Ecole d’Economie de Paris (PSE)
Sous la direction de Flore Gubert
For decades, economists have been interested in studying why and how agents support each others, giving a special place to the analysis of private income transfers. Recent applications include very diverse topics such as: the analysis of capital accumulation, social cohesion and solidarity, market insurance and interest rates, risk-coping strategies against negative shocks and government policies. The present dissertation analyzes how inter-household transfer decisions, international remittances and intra-household transfers contribute to shape five fundamental aspects of development: (i) social interactions, (ii) market and household work, (iii) spending patterns, (iv) nutrition and (v) health.
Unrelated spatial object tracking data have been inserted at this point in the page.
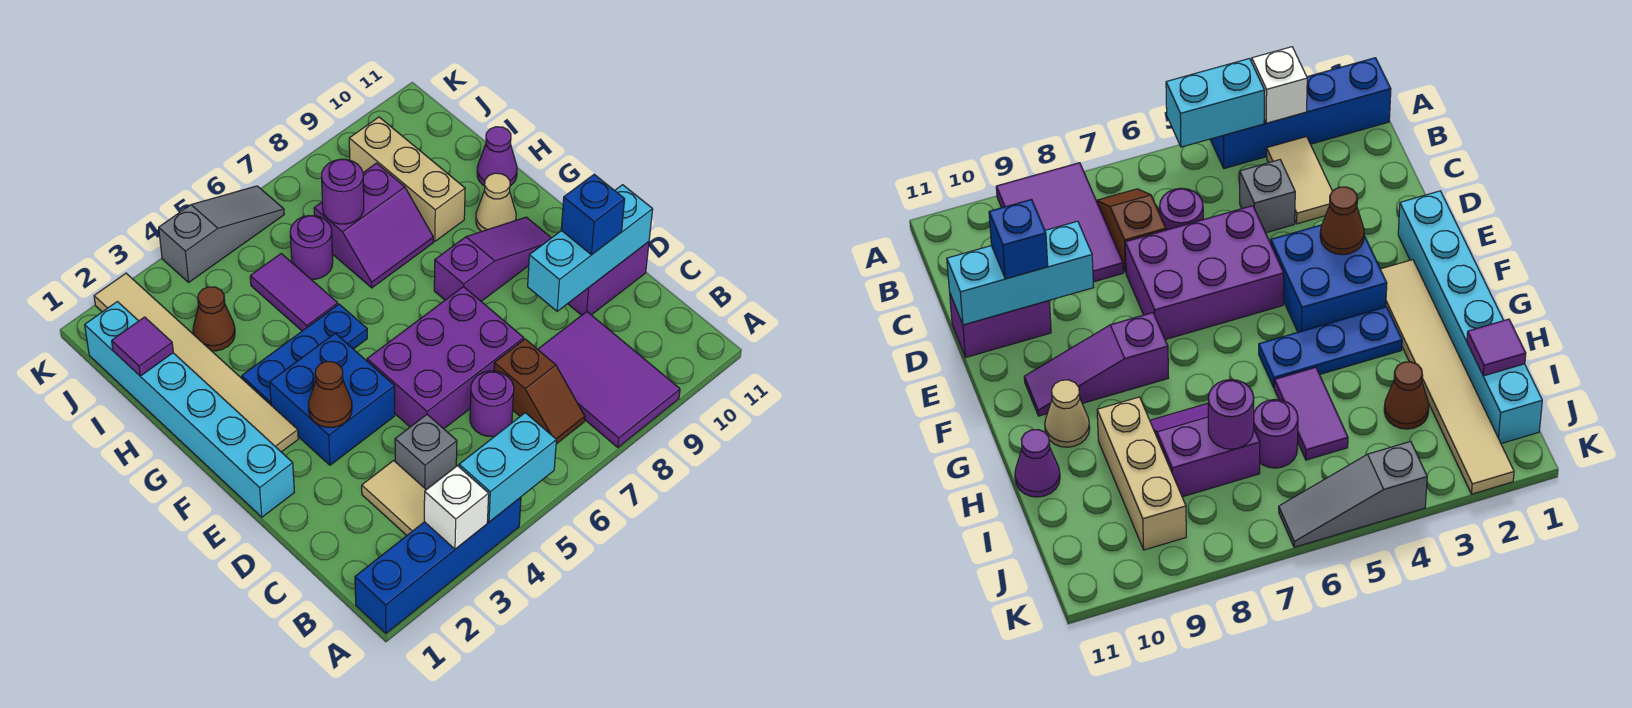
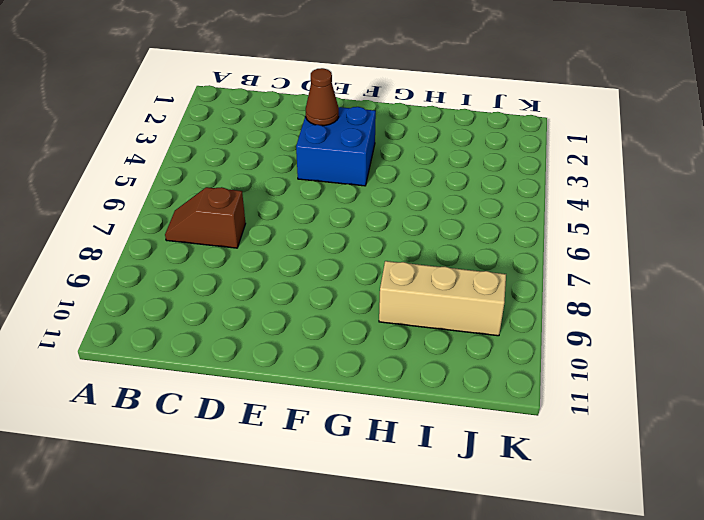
none -> blue 1x4 brick [355,497,521,633]
none -> purple 2x3 tile [538,312,680,447]
none -> tan 1x2 tile [362,460,426,535]

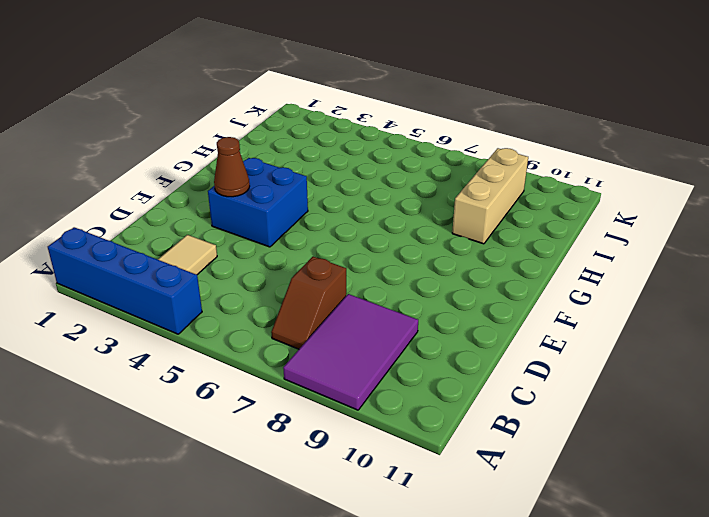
none -> grey 1x1 brick [395,415,457,490]
none -> purple 1x1 round brick [470,371,514,436]
none -> purple 2x3 brick [367,287,524,429]

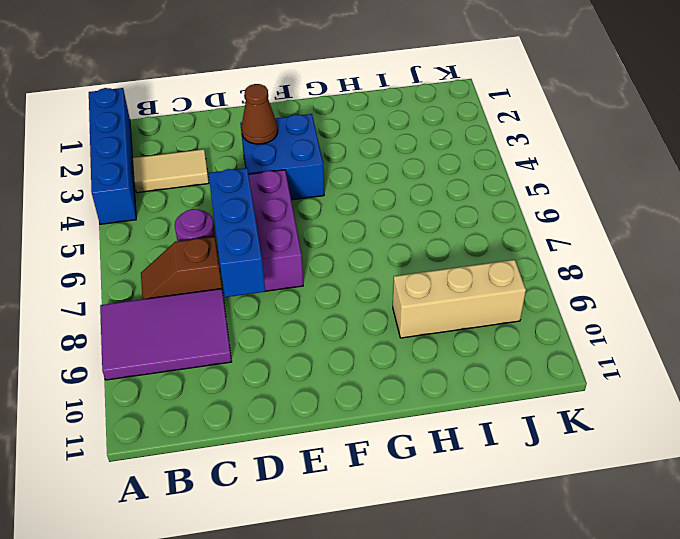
blue 1x3 brick [208,168,265,297] -> none
none -> grey 1x1 brick [395,415,457,490]
none -> purple 1x2 brick [568,242,649,315]
none -> cyan 1x6 brick [85,302,294,517]

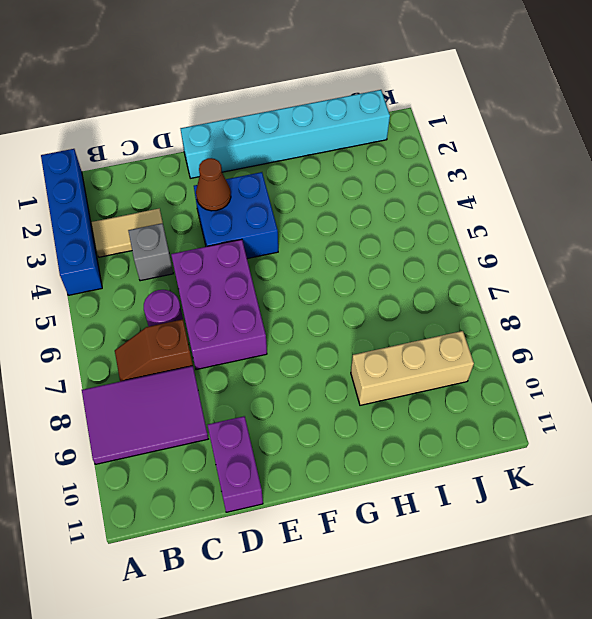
none -> tan 1x6 tile [94,273,298,452]
none -> purple 1x3 slope [434,217,551,301]
none -> blue 1x3 plate [242,304,367,405]

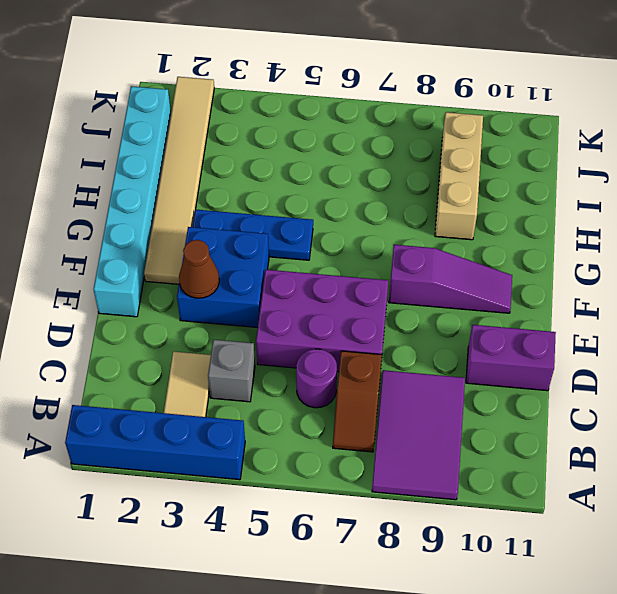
none -> tan 1x1 cone [476,173,516,232]
none -> purple 1x2 tile [250,253,338,331]
none -> purple 2x2 slope [314,163,433,288]

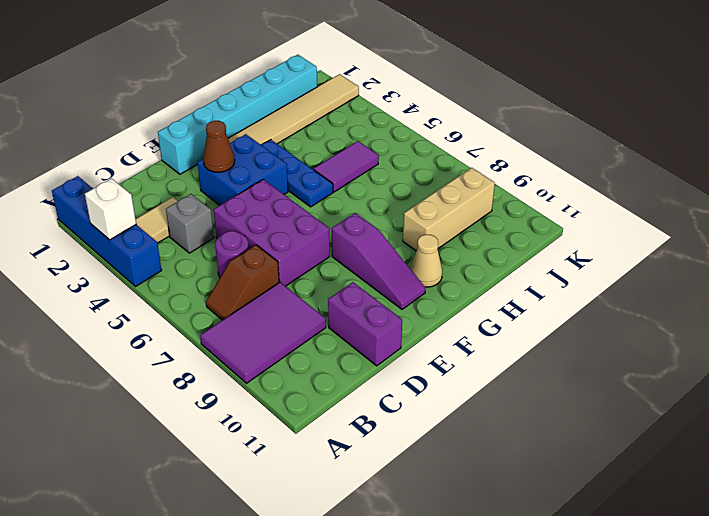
none -> purple 2x2 slope [314,163,433,288]
none -> purple 1x1 cone [477,127,517,186]
none -> brown 1x1 cone [193,287,235,351]

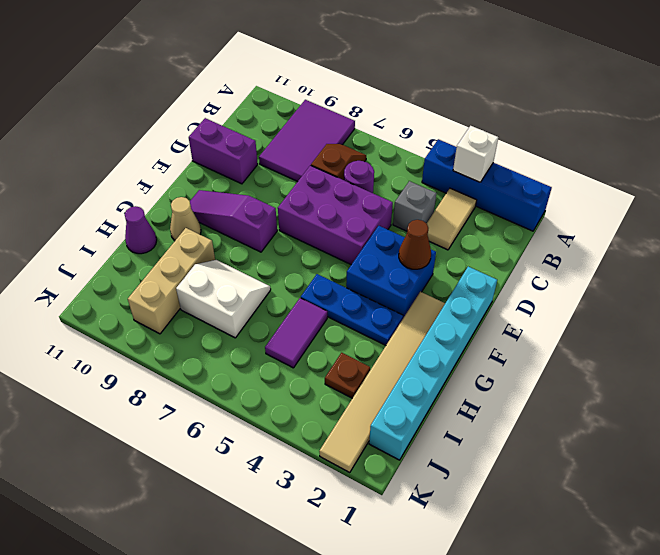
white 2x2 slope [176,260,271,338] -> purple 2x2 slope [314,163,433,288]
brown 1x1 plate [325,353,370,398] -> brown 1x1 cone [193,287,235,351]
none -> purple 1x1 round brick [290,216,333,279]
none -> grey 1x3 slope [159,186,284,282]
none -> cyan 1x2 brick [459,413,556,522]

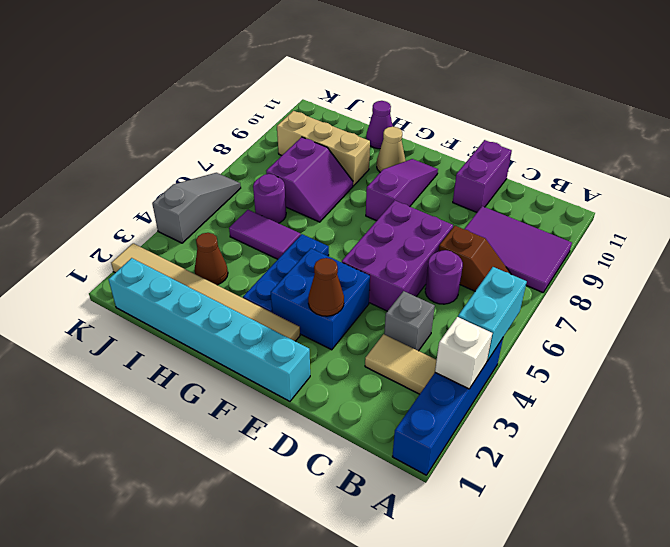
none -> cyan 1x3 brick [528,185,653,311]
none -> purple 1x1 tile [112,317,173,376]
none -> purple 1x1 round brick [321,159,364,224]

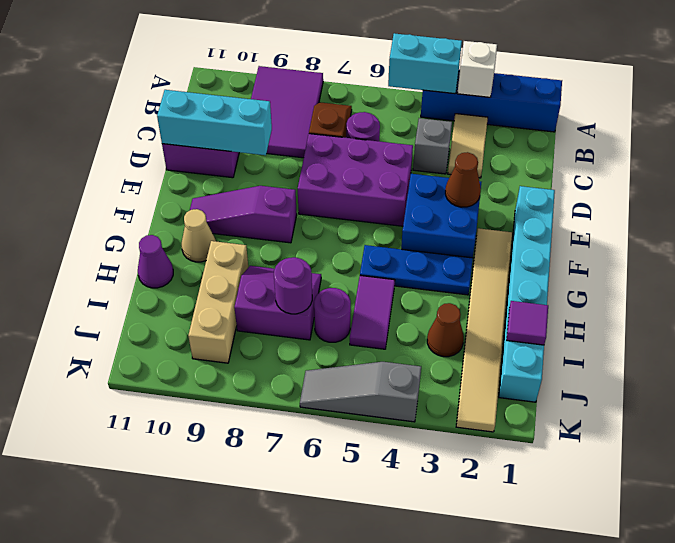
none -> blue 1x1 brick [561,174,625,255]

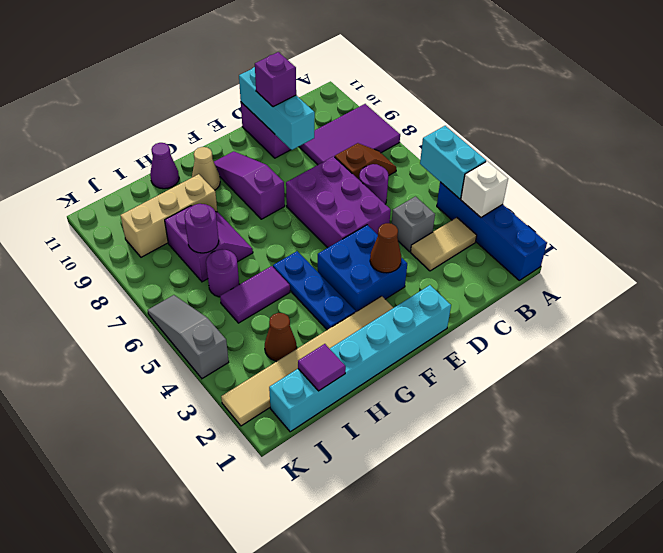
purple 1x1 brick [255,52,296,107] -> blue 1x1 brick [561,174,625,255]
Three research questions are addressed using applied data from Colombia, Ecuador and Peru, and multiple econometric techniques. First, is there a relationship between inter-household transfer dynamics and distance between donors and receivers? Second, do remittances asymmetrically shape labor supply responses depending on people’s characteristics? Third, do intra-household transfers influence spending patterns, nutrition and health outcomes? Results suggest that private income transfers play a key re-distributive role, shaping agents’ living standards and improving individual and social well-being. In contexts of economic deprivation, where social safety nets are scarce, informality is at stake, institutions are highly fragmented and the public sector is weak, money and in-kind help from other households or individuals constitute crucial livelihood strategies to get through the economic world. Thus, enhancing our understanding of this dimension of social behaviors is a must.
Keywords : Private income transfers; Time allocation and labor supply; Remittances; Personal Income, Wealth, and Their Distributions; Altruism; Children; Economics of the Elderly; Health and Economic Development; Provision and Effects of Welfare Programs.